Increasing drug resistance in Plasmodium falciparum has necessitated renewed search for cheap, effective alternatives to commonly available antimalarials, chloroquine and pyrimethamine-sulphadoxine, for the treatment of malaria in Africa. Probenecid, an inhibitor of organic anion transporters and multiresistance-associated proteins, can chemosensitize P. falciparum to pyrimethamine and sulphadoxine in vitro, but the clinical significance is unclear. We assessed the safety, treatment efficacy, and effects on gametocyte carriage of adding probenecid to pyrimethamine-sulphadoxine.

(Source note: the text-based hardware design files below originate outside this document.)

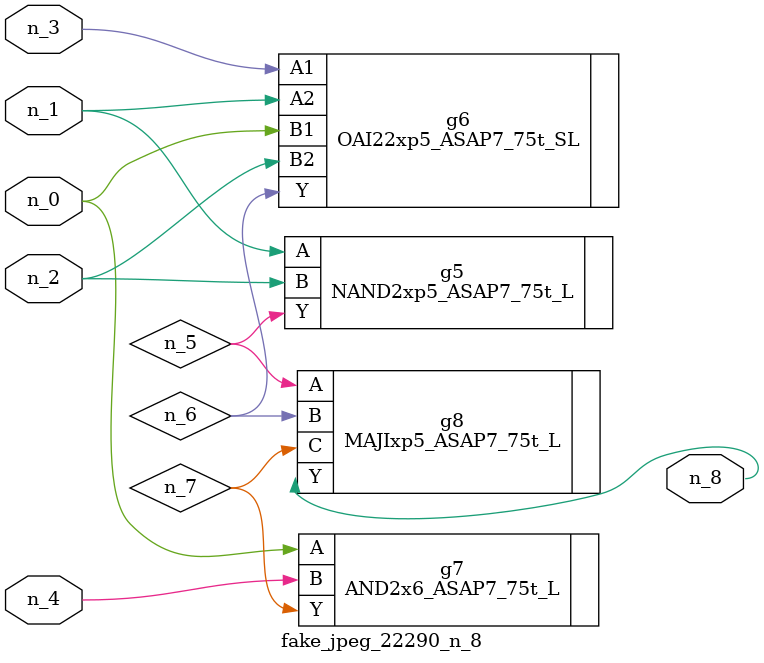
<source format=v>
module fake_jpeg_22290_n_8 (n_3, n_2, n_1, n_0, n_4, n_8);

input n_3;
input n_2;
input n_1;
input n_0;
input n_4;

output n_8;

wire n_6;
wire n_5;
wire n_7;

NAND2xp5_ASAP7_75t_L g5 ( 
.A(n_1),
.B(n_2),
.Y(n_5)
);

OAI22xp5_ASAP7_75t_SL g6 ( 
.A1(n_3),
.A2(n_1),
.B1(n_0),
.B2(n_2),
.Y(n_6)
);

AND2x6_ASAP7_75t_L g7 ( 
.A(n_0),
.B(n_4),
.Y(n_7)
);

MAJIxp5_ASAP7_75t_L g8 ( 
.A(n_5),
.B(n_6),
.C(n_7),
.Y(n_8)
);


endmodule
</source>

We evaluated 151 children aged 12 years or younger who had uncomplicated P. falciparum malaria. Patients were randomly assigned pyrimethamine-sulphadoxine (25 mg/kg of the sulphadoxine component) or pyrimethamine-sulphadoxine as above plus probenecid 20-25 mg/kg of bodyweight in two divided doses daily for 3 days. The primary endpoints were parasitological cure rates on days 14 and 28.

Both regimens were well tolerated; no child was withdrawn because of drug intolerance. Fever (1.9 +/- 1.1 vs. 2.4 +/- 1.2 days, P = 0.02) and parasite clearance (2.3 +/- 0.9 vs. 2.7 +/- 1.1 days, P = 0.04) were significantly shorter, and the parasitological cure rate on day 14 (96.2%vs. 83.5%, P = 0.02) but not day 28 (79.4%vs. 72.6%, P = 0.4), was significantly higher in children treated with pyrimethamine-sulphadoxine-probenecid than in those treated with pyrimethamine-sulphadoxine. Gametocyte carriage was similar with both treatment regimens.

The combination of pyrimethamine-sulphadoxine, and probenecid, at a relatively moderate dose, improved treatment efficacy but had no effect on gametocyte carriage. The pyrimethamine-sulphadoxine-probenecid combination merits further evaluation as a potential treatment for use in Nigeria.